Page:Delacroix - Journal, t. 1, éd. Flat et Piot, 2e éd.djvu/406

Le texte de cette page a été corrigé et est conforme au fac-similé.
330
JOURNAL D’EUGÈNE DELACROIX.

Il faudrait faire ainsi des tableaux esquisses qui auraient la liberté et la franchise du croquis. Les petits tableaux m’énervent, m’ennuient ; de même les tableaux de chevalet, même grands, faits dans l’atelier ; on s’épuise à les gâter. Il faudrait mettre dans de grandes toiles, comme Cournault me disait qu’était la Bataille d’Ivry de Rubens, à Florence, tout le feu que l’on ne met d’ordinaire que sur des murailles.

La manière appliquée à la figure de l’Italie est très propre pour faire des figures dont la forme serait aussi rendue que l’imagination le désire, sans cesser d’être colorées, etc.
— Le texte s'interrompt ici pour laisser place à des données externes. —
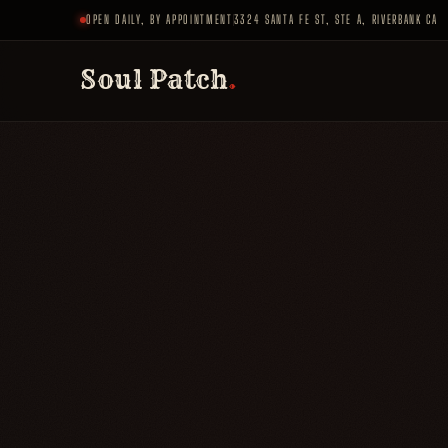
OPEN DAILY, BY APPOINTMENT
3324 SANTA FE ST, STE A, RIVERBANK CA
Soul Patch
.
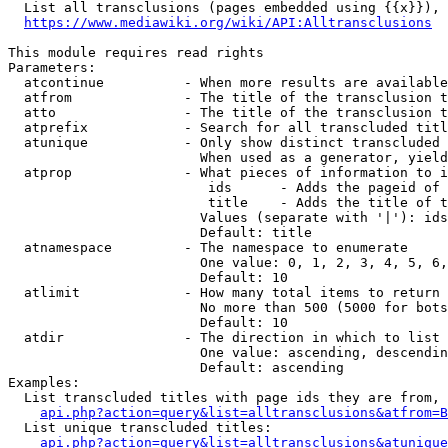
  List all transclusions (pages embedded using {{x}}), 
https://www.mediawiki.org/wiki/API:Alltransclusions
This module requires read rights

Parameters:

  atcontinue          - When more results are available
  atfrom              - The title of the transclusion t
  atto                - The title of the transclusion t
  atprefix            - Search for all transcluded titl
  atunique            - Only show distinct transcluded 
                        When used as a generator, yield
  atprop              - What pieces of information to i
                         ids      - Adds the pageid of 
                         title    - Adds the title of t
                        Values (separate with '|'): ids
                        Default: title

  atnamespace         - The namespace to enumerate

                        One value: 0, 1, 2, 3, 4, 5, 6,
                        Default: 10

  atlimit             - How many total items to return

                        No more than 500 (5000 for bots
                        Default: 10

  atdir               - The direction in which to list

                        One value: ascending, descendin
                        Default: ascending

Examples:

  List transcluded titles with page ids they are from, 
api.php?action=query&list=alltransclusions&atfrom=B
  List unique transcluded titles:

api.php?action=query&list=alltransclusions&atunique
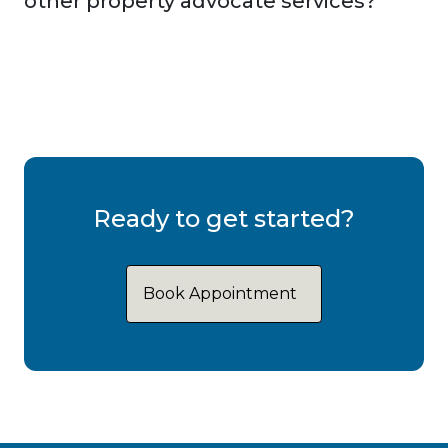
other property advocate services?
Ready to get started?
Book Appointment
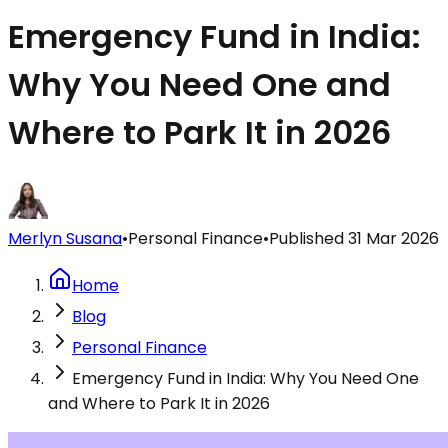
Emergency Fund in India:
Why You Need One and
Where to Park It in 2026
Merlyn Susana
•
Personal Finance
•
Published
31 Mar 2026
Home
Blog
Personal Finance
Emergency Fund in India: Why You Need One
and Where to Park It in 2026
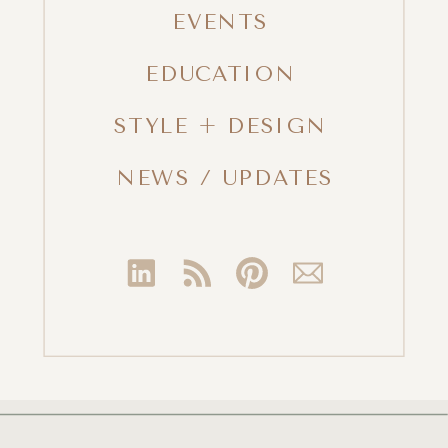
EVENTS
EDUCATION
STYLE + DESIGN
NEWS / UPDATES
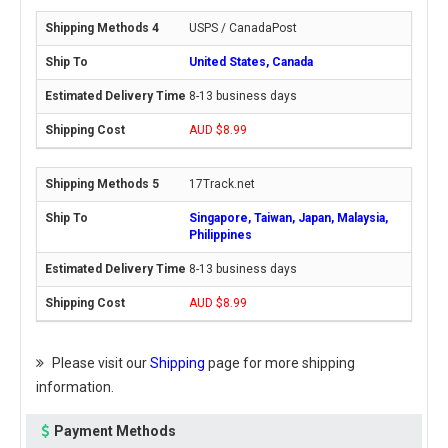
USPS / CanadaPost
United States, Canada
8-13 business days
AUD $8.99
17Track.net
Singapore, Taiwan, Japan, Malaysia,
Philippines
8-13 business days
AUD $8.99
Please visit our
Shipping
page for more shipping
information.
Payment Methods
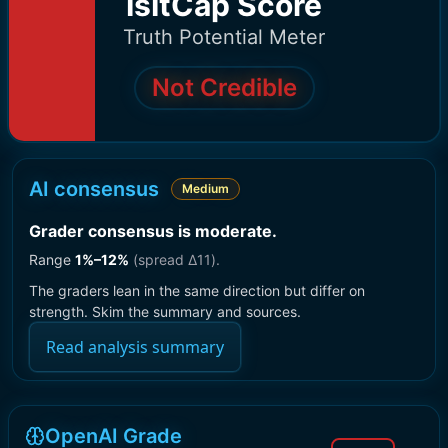
IsItCap Score
Truth Potential Meter
Not Credible
AI consensus
Medium
Grader consensus is moderate
.
Range
1
%–
12
%
(spread Δ
11
).
The graders lean in the same direction but differ on
strength. Skim the summary and sources.
Read analysis summary
OpenAI Grade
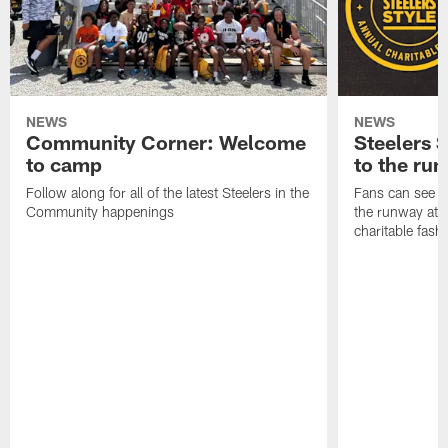
NEWS
NEWS
Community Corner: Welcome
Steelers S
to camp
to the ru
Follow along for all of the latest Steelers in the
Fans can see so
Community happenings
the runway at t
charitable fas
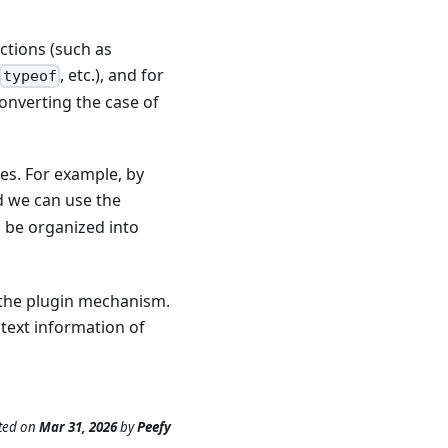
ctions (such as
, etc.), and for
typeof
converting the case of
les. For example, by
d we can use the
o be organized into
 the plugin mechanism.
text information of
ted
on
Mar 31, 2026
by
Peefy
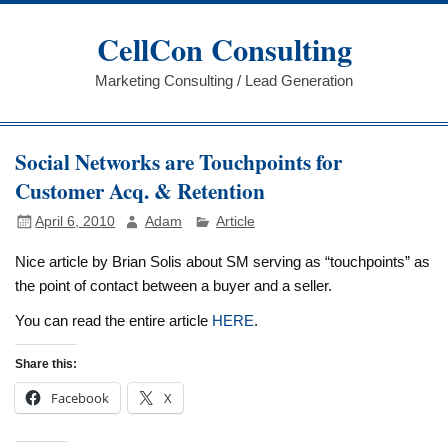
Skip
to
CellCon Consulting
content
Marketing Consulting / Lead Generation
Social Networks are Touchpoints for
Customer Acq. & Retention
April 6, 2010
Adam
Article
Nice article by Brian Solis about SM serving as “touchpoints” as
the point of contact between a buyer and a seller.
You can read the entire article
HERE
.
Share this:
Facebook
X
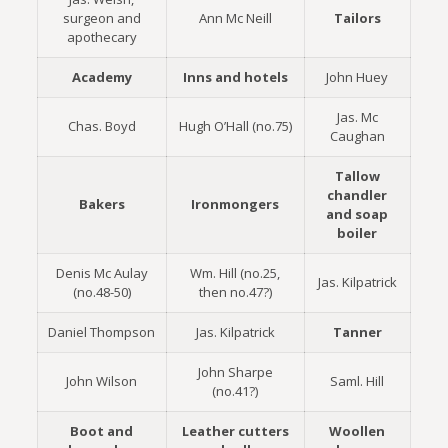
surgeon and
Ann Mc Neill
Tailors
apothecary
Academy
Inns and hotels
John Huey
Jas. Mc
Chas. Boyd
Hugh O’Hall (no.75)
Caughan
Tallow
chandler
Bakers
Ironmongers
and soap
boiler
Denis Mc Aulay
Wm. Hill (no.25,
Jas. Kilpatrick
(no.48-50)
then no.47?)
Daniel Thompson
Jas. Kilpatrick
Tanner
John Sharpe
John Wilson
Saml. Hill
(no.41?)
Boot and
Leather cutters
Woollen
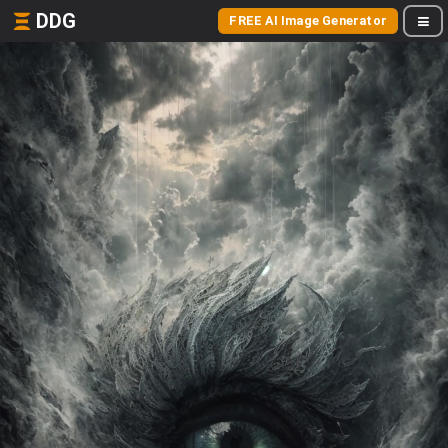
DDG
FREE AI Image Generator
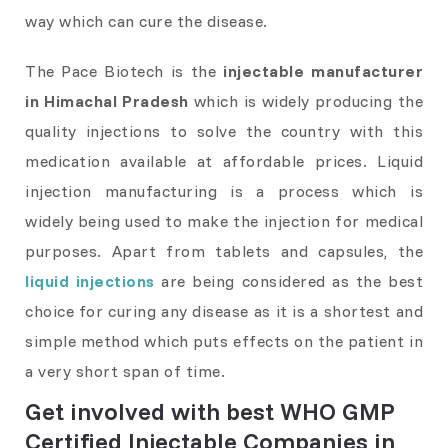
way which can cure the disease.
The Pace Biotech is the
injectable manufacturer
in Himachal Pradesh
which is widely producing the
quality injections to solve the country with this
medication available at affordable prices. Liquid
injection manufacturing is a process which is
widely being used to make the injection for medical
purposes. Apart from tablets and capsules, the
liquid injections
are being considered as the best
choice for curing any disease as it is a shortest and
simple method which puts effects on the patient in
a very short span of time.
Get involved with best WHO GMP
Certified Injectable Companies in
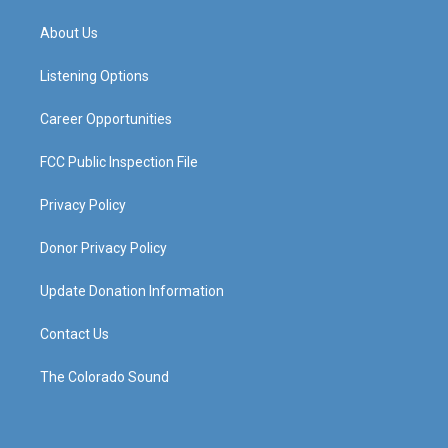
t
t
e
k
a
u
b
e
About Us
g
b
o
d
r
e
o
i
a
k
n
Listening Options
m
Career Opportunities
FCC Public Inspection File
Privacy Policy
Donor Privacy Policy
Update Donation Information
Contact Us
The Colorado Sound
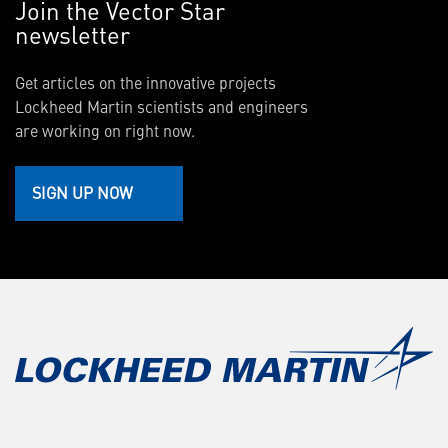
Join the Vector Star
newsletter
Get articles on the innovative projects
Lockheed Martin scientists and engineers
are working on right now.
SIGN UP NOW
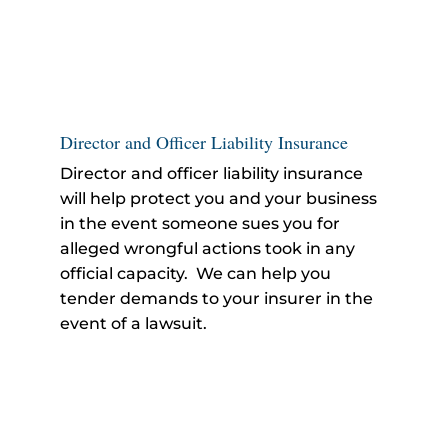
Director and Officer Liability Insurance
Director and officer liability insurance
will help protect you and your business
in the event someone sues you for
alleged wrongful actions took in any
official capacity. We can help you
tender demands to your insurer in the
event of a lawsuit.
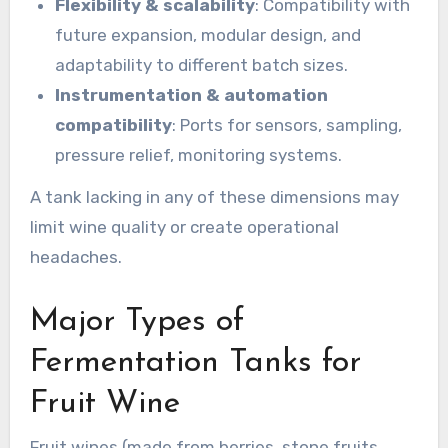
Flexibility & scalability
: Compatibility with
future expansion, modular design, and
adaptability to different batch sizes.
Instrumentation & automation
compatibility
: Ports for sensors, sampling,
pressure relief, monitoring systems.
A tank lacking in any of these dimensions may
limit wine quality or create operational
headaches.
Major Types of
Fermentation Tanks for
Fruit Wine
Fruit wines (made from berries, stone fruits,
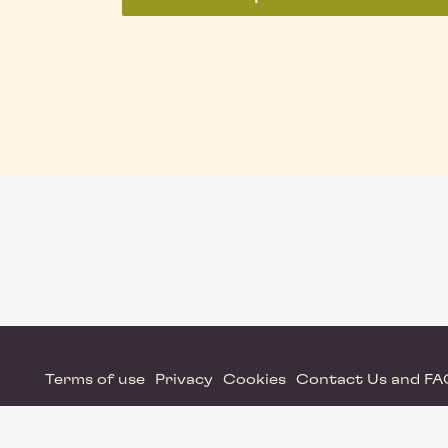
Terms of use
Privacy
Cookies
Contact Us and F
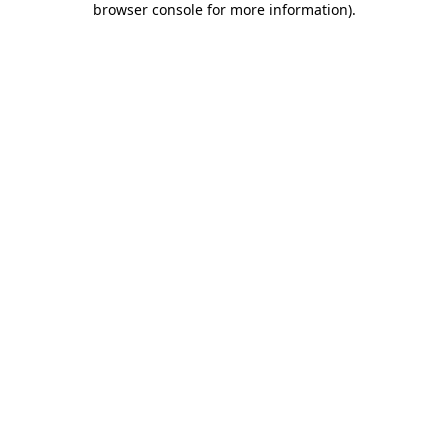
browser console for more information)
.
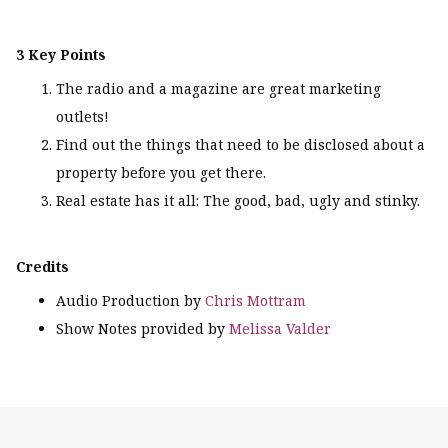
3 Key Points
The radio and a magazine are great marketing
outlets!
Find out the things that need to be disclosed about a
property before you get there.
Real estate has it all: The good, bad, ugly and stinky.
Credits
Audio Production by
Chris Mottram
Show Notes provided by
Melissa Valder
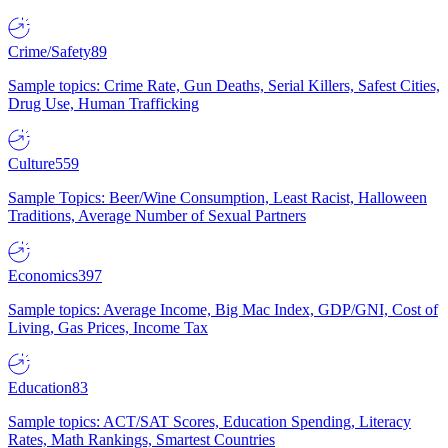
Crime/Safety
89
Sample topics: Crime Rate, Gun Deaths, Serial Killers, Safest Cities,
Drug Use, Human Trafficking
Culture
559
Sample Topics: Beer/Wine Consumption, Least Racist, Halloween
Traditions, Average Number of Sexual Partners
Economics
397
Sample topics: Average Income, Big Mac Index, GDP/GNI, Cost of
Living, Gas Prices, Income Tax
Education
83
Sample topics: ACT/SAT Scores, Education Spending, Literacy
Rates, Math Rankings, Smartest Countries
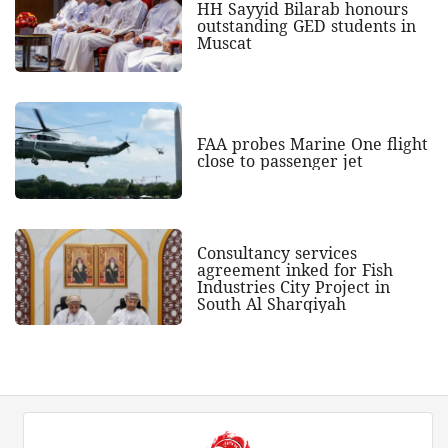
HH Sayyid Bilarab honours
outstanding GED students in
Muscat
FAA probes Marine One flight
close to passenger jet
Consultancy services
agreement inked for Fish
Industries City Project in
South Al Sharqiyah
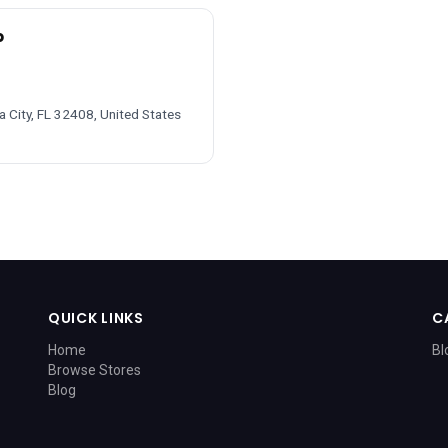
p
 City, FL 32408, United States
QUICK LINKS
C
Home
Bl
Browse Stores
Blog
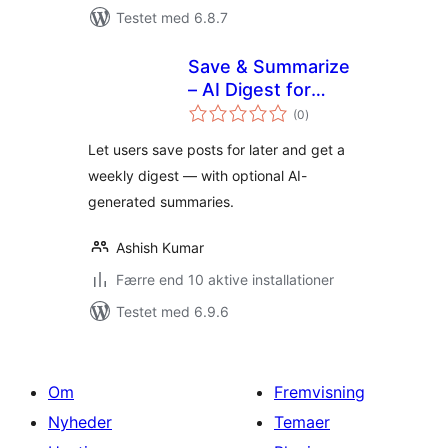
Testet med 6.8.7
Save & Summarize
– AI Digest for
totale
Saved Articles
(0
)
bedømmelser
Let users save posts for later and get a
weekly digest — with optional AI-
generated summaries.
Ashish Kumar
Færre end 10 aktive installationer
Testet med 6.9.6
Om
Fremvisning
Nyheder
Temaer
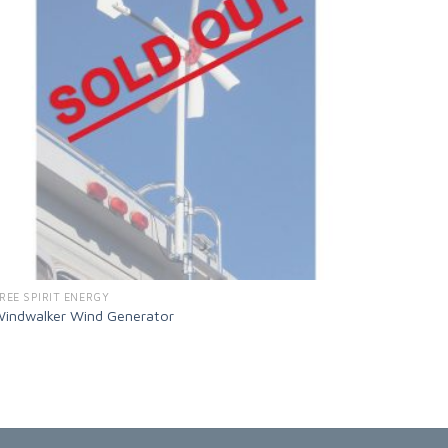
REE SPIRIT ENERGY
indwalker Wind Generator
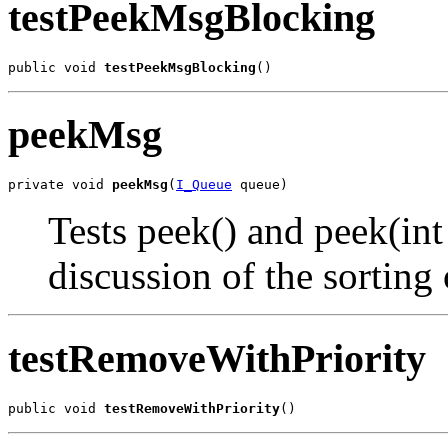
testPeekMsgBlocking
public void 
testPeekMsgBlocking
()
peekMsg
private void 
peekMsg
(
I_Queue
 queue)
Tests peek() and peek(in
discussion of the sorting 
testRemoveWithPriority
public void 
testRemoveWithPriority
()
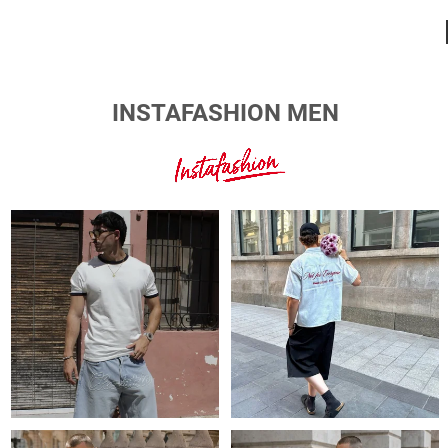
INSTAFASHION MEN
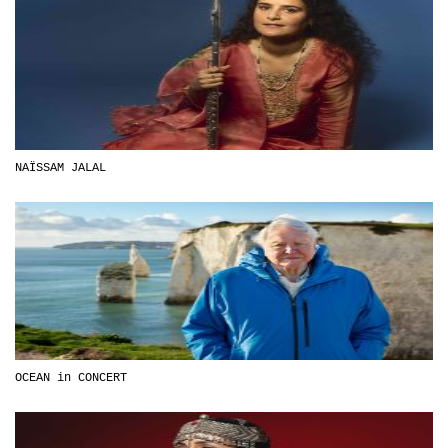
NAÏSSAM JALAL
OCEAN in CONCERT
La manière de Prud’hon s’est faite en vue de ce besoin de revenir sans cesse, sans manquer à la franchise. Avec les moyens ordinaires, il faut toujours gâter une chose pour en obtenir une autre ; Rubens est lâché dans ses Naïades, pour ne pas perdre sa lumière et sa couleur. Dans le portrait de même : si l’on veut arriver à une extrême force d’expression et de caractère, la franchise de la touche disparaît, et avec elle la lumière et la couleur. On obtiendrait des résultats très prompts et jamais de fatigue. On peut toujours reprendre, puisque le résultat est presque infaillible.

La cire m’a beaucoup servi pour cette figure, afin de faire sécher promptement et revenir à chaque instant sur la forme. Le vernis copal peut remplir cet objet ; on pourrait y mêler de la cire.